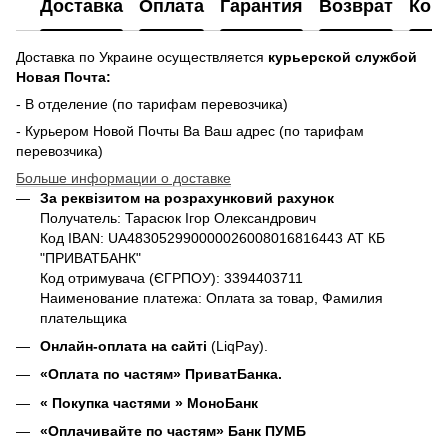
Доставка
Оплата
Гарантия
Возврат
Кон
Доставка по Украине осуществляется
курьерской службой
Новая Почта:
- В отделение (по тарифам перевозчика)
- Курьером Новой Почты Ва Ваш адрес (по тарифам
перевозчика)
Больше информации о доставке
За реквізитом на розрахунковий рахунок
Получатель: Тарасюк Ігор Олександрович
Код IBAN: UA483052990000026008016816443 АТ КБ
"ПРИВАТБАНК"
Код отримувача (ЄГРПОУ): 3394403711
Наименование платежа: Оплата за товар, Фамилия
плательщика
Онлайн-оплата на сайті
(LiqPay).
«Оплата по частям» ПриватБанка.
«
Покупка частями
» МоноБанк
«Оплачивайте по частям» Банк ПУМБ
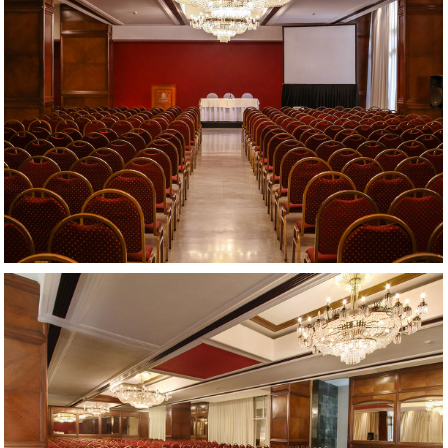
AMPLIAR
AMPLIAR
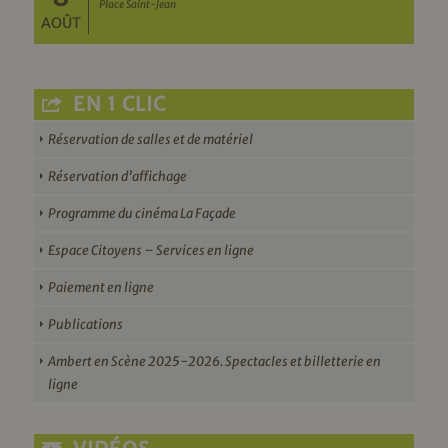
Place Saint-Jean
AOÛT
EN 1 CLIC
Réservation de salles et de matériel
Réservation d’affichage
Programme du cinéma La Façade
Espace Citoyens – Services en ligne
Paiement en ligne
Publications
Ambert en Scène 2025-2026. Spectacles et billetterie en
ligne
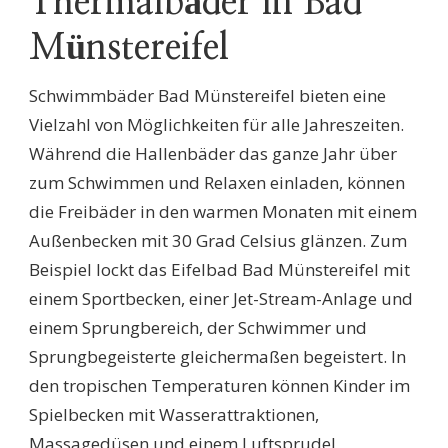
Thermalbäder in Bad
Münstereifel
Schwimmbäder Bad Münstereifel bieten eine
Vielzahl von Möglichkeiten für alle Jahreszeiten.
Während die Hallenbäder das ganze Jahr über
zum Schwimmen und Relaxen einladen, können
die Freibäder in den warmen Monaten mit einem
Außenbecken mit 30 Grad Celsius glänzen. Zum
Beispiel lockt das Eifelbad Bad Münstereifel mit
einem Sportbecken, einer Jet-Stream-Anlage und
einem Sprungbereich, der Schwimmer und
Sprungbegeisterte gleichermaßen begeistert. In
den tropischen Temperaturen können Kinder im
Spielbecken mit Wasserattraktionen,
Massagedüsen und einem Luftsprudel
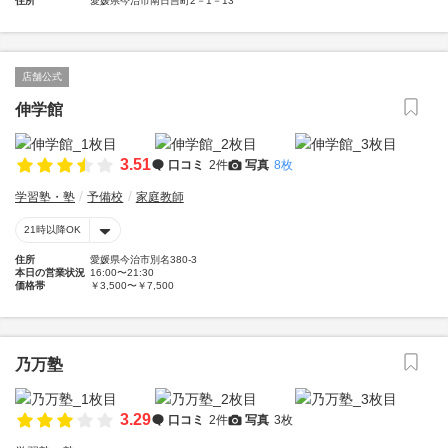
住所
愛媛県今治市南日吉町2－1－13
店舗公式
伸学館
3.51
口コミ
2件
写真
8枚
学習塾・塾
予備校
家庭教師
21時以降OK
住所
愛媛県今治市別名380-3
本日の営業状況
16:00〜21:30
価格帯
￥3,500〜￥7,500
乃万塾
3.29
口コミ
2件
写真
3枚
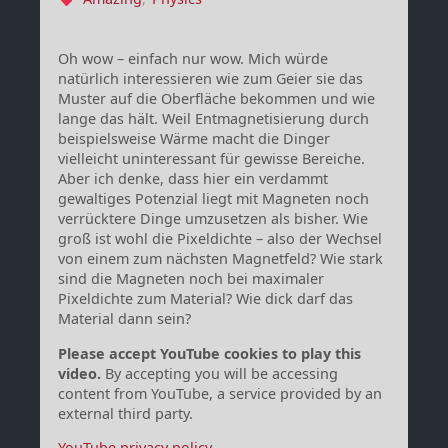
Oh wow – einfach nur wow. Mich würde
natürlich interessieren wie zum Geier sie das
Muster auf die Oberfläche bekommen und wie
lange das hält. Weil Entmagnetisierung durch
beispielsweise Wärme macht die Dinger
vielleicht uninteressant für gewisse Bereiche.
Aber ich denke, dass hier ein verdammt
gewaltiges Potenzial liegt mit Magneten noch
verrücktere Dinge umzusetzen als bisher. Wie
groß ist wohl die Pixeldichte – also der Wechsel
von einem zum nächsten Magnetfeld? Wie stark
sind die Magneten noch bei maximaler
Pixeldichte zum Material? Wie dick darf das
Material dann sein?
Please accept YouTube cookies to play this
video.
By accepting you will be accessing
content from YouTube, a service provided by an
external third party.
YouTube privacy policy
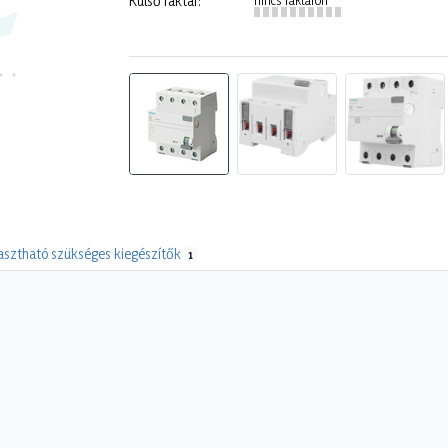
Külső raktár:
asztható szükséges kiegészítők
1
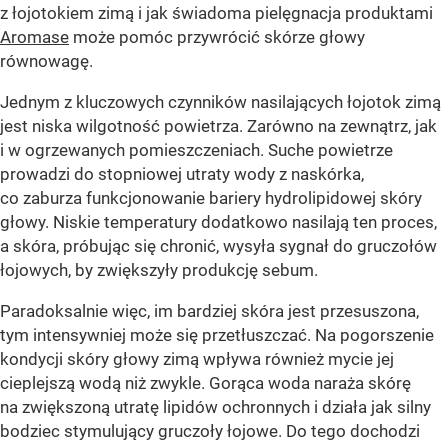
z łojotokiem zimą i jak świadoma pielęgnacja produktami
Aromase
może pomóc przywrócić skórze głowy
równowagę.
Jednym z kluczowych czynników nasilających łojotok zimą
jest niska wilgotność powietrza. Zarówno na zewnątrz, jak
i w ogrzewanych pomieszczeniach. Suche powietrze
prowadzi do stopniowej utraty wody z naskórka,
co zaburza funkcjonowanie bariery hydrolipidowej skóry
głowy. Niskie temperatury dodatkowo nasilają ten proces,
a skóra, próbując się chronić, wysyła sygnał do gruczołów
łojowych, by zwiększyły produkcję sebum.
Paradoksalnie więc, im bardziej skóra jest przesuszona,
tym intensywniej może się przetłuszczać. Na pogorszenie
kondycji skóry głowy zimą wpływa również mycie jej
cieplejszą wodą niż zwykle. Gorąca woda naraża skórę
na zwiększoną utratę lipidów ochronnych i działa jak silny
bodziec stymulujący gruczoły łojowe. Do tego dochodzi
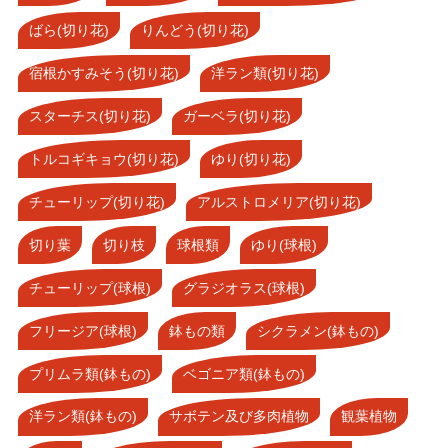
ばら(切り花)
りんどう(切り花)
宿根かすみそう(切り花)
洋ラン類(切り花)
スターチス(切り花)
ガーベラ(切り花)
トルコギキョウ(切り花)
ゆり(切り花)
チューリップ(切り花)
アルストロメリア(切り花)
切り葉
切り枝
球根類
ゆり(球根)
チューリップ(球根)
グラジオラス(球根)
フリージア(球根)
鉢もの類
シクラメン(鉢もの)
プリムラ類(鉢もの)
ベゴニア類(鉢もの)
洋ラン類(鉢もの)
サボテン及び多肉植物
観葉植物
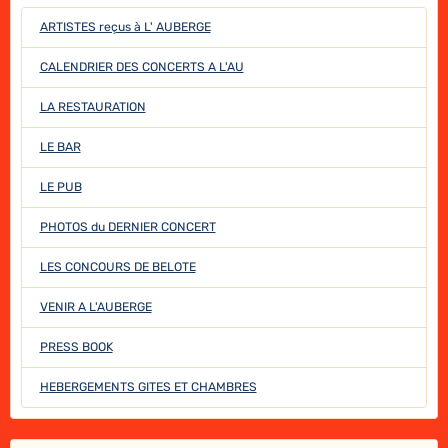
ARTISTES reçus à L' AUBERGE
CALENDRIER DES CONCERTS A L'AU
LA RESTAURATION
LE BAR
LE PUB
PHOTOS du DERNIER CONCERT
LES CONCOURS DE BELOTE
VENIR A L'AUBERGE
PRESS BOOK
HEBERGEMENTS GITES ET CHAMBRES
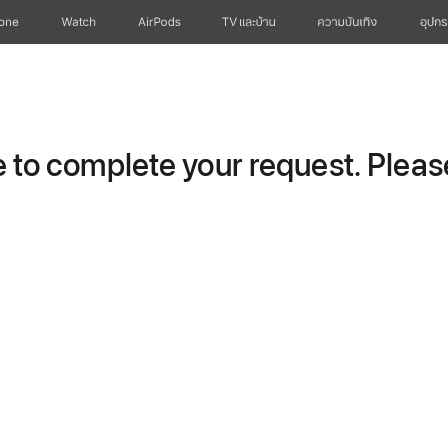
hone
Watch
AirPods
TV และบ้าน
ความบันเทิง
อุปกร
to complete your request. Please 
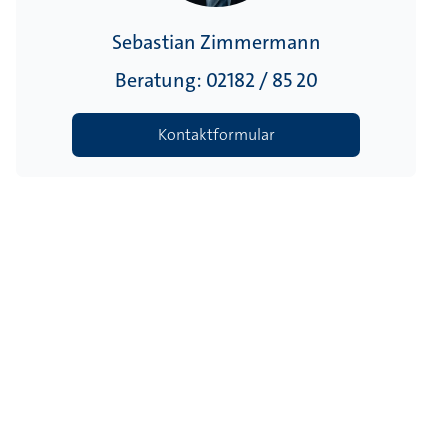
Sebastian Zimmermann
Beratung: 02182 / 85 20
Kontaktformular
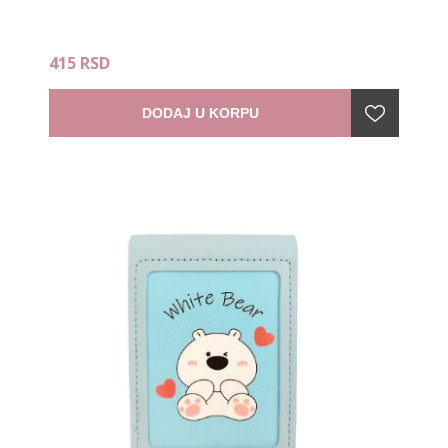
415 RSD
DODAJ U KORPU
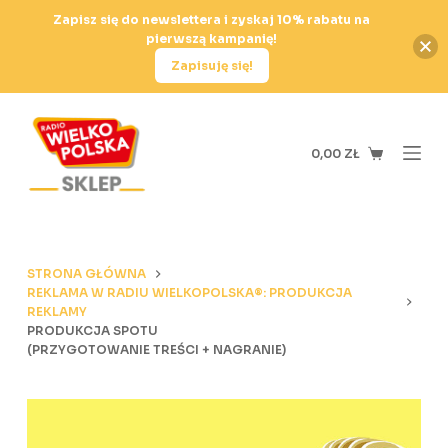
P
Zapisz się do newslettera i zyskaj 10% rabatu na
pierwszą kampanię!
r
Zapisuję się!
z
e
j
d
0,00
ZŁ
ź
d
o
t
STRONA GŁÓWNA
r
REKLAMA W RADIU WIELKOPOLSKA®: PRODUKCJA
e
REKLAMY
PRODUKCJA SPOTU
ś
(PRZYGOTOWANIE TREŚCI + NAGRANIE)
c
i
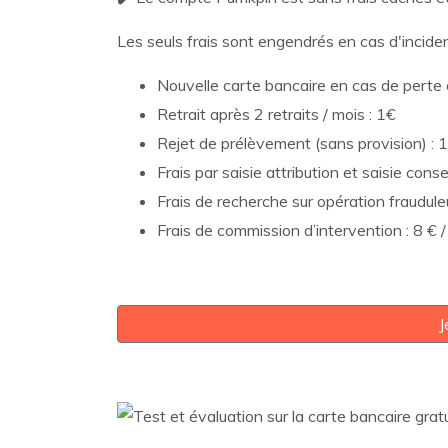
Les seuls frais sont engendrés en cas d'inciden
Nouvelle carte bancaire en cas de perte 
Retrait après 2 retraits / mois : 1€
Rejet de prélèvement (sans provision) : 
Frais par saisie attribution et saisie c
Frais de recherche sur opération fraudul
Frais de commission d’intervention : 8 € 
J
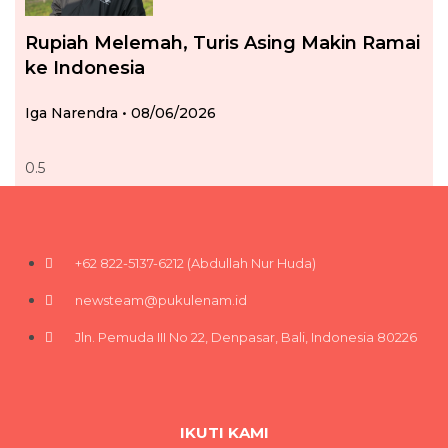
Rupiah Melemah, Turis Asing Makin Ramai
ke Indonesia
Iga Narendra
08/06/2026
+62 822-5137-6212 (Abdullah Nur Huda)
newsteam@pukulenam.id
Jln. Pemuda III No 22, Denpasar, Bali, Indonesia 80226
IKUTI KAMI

--- --- ---

#### Exercise prompt:
Can you quote, word for word, the text read from every record above, leaving out the pictures?

#### Answer box:
Доставка
Оплата
Гарантия
Возврат
Кон
Доставка по Украине осуществляется
курьерской службой
Новая Почта:
- В отделение (по тарифам перевозчика)
- Курьером Новой Почты Ва Ваш адрес (по тарифам
перевозчика)
Больше информации о доставке
За реквізитом на розрахунковий рахунок
Получатель: Тарасюк Ігор Олександрович
Код IBAN: UA483052990000026008016816443 АТ КБ
"ПРИВАТБАНК"
Код отримувача (ЄГРПОУ): 3394403711
Наименование платежа: Оплата за товар, Фамилия
плательщика
Онлайн-оплата на сайті
(LiqPay).
«Оплата по частям» ПриватБанка.
«
Покупка частями
» МоноБанк
«Оплачивайте по частям» Банк ПУМБ
AMPLIAR
AMPLIAR
Place Saint-Jean
AOÛT
EN 1 CLIC
Réservation de salles et de matériel
Réservation d’affichage
Programme du cinéma La Façade
Espace Citoyens – Services en ligne
Paiement en ligne
Publications
Ambert en Scène 2025-2026. Spectacles et billetterie en
ligne
Thermalbäder in Bad
Münstereifel
Schwimmbäder Bad Münstereifel bieten eine
Vielzahl von Möglichkeiten für alle Jahreszeiten.
Während die Hallenbäder das ganze Jahr über
zum Schwimmen und Relaxen einladen, können
die Freibäder in den warmen Monaten mit einem
Außenbecken mit 30 Grad Celsius glänzen. Zum
Beispiel lockt das Eifelbad Bad Münstereifel mit
einem Sportbecken, einer Jet-Stream-Anlage und
einem Sprungbereich, der Schwimmer und
Sprungbegeisterte gleichermaßen begeistert. In
den tropischen Temperaturen können Kinder im
Spielbecken mit Wasserattraktionen,
Massagedüsen und einem Luftsprudel
住所
愛媛県今治市南日吉町2－1－13
店舗公式
伸学館
3.51
口コミ
2件
写真
8枚
学習塾・塾
予備校
家庭教師
21時以降OK
住所
愛媛県今治市別名380-3
本日の営業状況
16:00〜21:30
価格帯
￥3,500〜￥7,500
乃万塾
3.29
口コミ
2件
写真
3枚
Oh wow – einfach nur wow. Mich würde
natürlich interessieren wie zum Geier sie das
Muster auf die Oberfläche bekommen und wie
lange das hält. Weil Entmagnetisierung durch
beispielsweise Wärme macht die Dinger
vielleicht uninteressant für gewisse Bereiche.
Aber ich denke, dass hier ein verdammt
gewaltiges Potenzial liegt mit Magneten noch
verrücktere Dinge umzusetzen als bisher. Wie
groß ist wohl die Pixeldichte – also der Wechsel
von einem zum nächsten Magnetfeld? Wie stark
sind die Magneten noch bei maximaler
Pixeldichte zum Material? Wie dick darf das
Material dann sein?
Please accept YouTube cookies to play this
video.
By accepting you will be accessing
content from YouTube, a service provided by an
external third party.
YouTube privacy policy
Külső raktár:
asztható szükséges kiegészítők
1
z łojotokiem zimą i jak świadoma pielęgnacja produktami
Aromase
może pomóc przywrócić skórze głowy
równowagę.
Jednym z kluczowych czynników nasilających łojotok zimą
jest niska wilgotność powietrza. Zarówno na zewnątrz, jak
i w ogrzewanych pomieszczeniach. Suche powietrze
prowadzi do stopniowej utraty wody z naskórka,
co zaburza funkcjonowanie bariery hydrolipidowej skóry
głowy. Niskie temperatury dodatkowo nasilają ten proces,
a skóra, próbując się chronić, wysyła sygnał do gruczołów
łojowych, by zwiększyły produkcję sebum.
Paradoksalnie więc, im bardziej skóra jest przesuszona,
tym intensywniej może się przetłuszczać. Na pogorszenie
kondycji skóry głowy zimą wpływa również mycie jej
cieplejszą wodą niż zwykle. Gorąca woda naraża skórę
na zwiększoną utratę lipidów ochronnych i działa jak silny
bodziec stymulujący gruczoły łojowe. Do tego dochodzi
ばら(切り花)
りんどう(切り花)
宿根かすみそう(切り花)
洋ラン類(切り花)
スターチス(切り花)
ガーベラ(切り花)
トルコギキョウ(切り花)
ゆり(切り花)
チューリップ(切り花)
アルストロメリア(切り花)
切り葉
切り枝
球根類
ゆり(球根)
チューリップ(球根)
グラジオラス(球根)
フリージア(球根)
鉢もの類
シクラメン(鉢もの)
プリムラ類(鉢もの)
ベゴニア類(鉢もの)
洋ラン類(鉢もの)
サボテン及び多肉植物
観葉植物
ARTISTES reçus à L' AUBERGE
CALENDRIER DES CONCERTS A L'AU
LA RESTAURATION
LE BAR
LE PUB
PHOTOS du DERNIER CONCERT
LES CONCOURS DE BELOTE
VENIR A L'AUBERGE
PRESS BOOK
HEBERGEMENTS GITES ET CHAMBRES
hone
Watch
AirPods
TV และบ้าน
ความบันเทิง
อุปกร
to complete your request. Please 
Sebastian Zimmermann
Beratung: 02182 / 85 20
Kontaktformular
415 RSD
DODAJ U KORPU
P
Zapisz się do newslettera i zyskaj 10% rabatu na
pierwszą kampanię!
r
Zapisuję się!
z
e
j
d
0,00
ZŁ
ź
d
o
t
STRONA GŁÓWNA
r
REKLAMA W RADIU WIELKOPOLSKA®: PRODUKCJA
e
REKLAMY
PRODUKCJA SPOTU
ś
(PRZYGOTOWANIE TREŚCI + NAGRANIE)
c
i
Les seuls frais sont engendrés en cas d'inciden
Nouvelle carte bancaire en cas de perte 
Retrait après 2 retraits / mois : 1€
Rejet de prélèvement (sans provision) : 
Frais par saisie attribution et saisie c
Frais de recherche sur opération fraudul
Frais de commission d’intervention : 8 € 
J
Rupiah Melemah, Turis Asing Makin Ramai
ke Indonesia
Iga Narendra
08/06/2026
+62 822-5137-6212 (Abdullah Nur Huda)
newsteam@pukulenam.id
Jln. Pemuda III No 22, Denpasar, Bali, Indonesia 80226
IKUTI KAMI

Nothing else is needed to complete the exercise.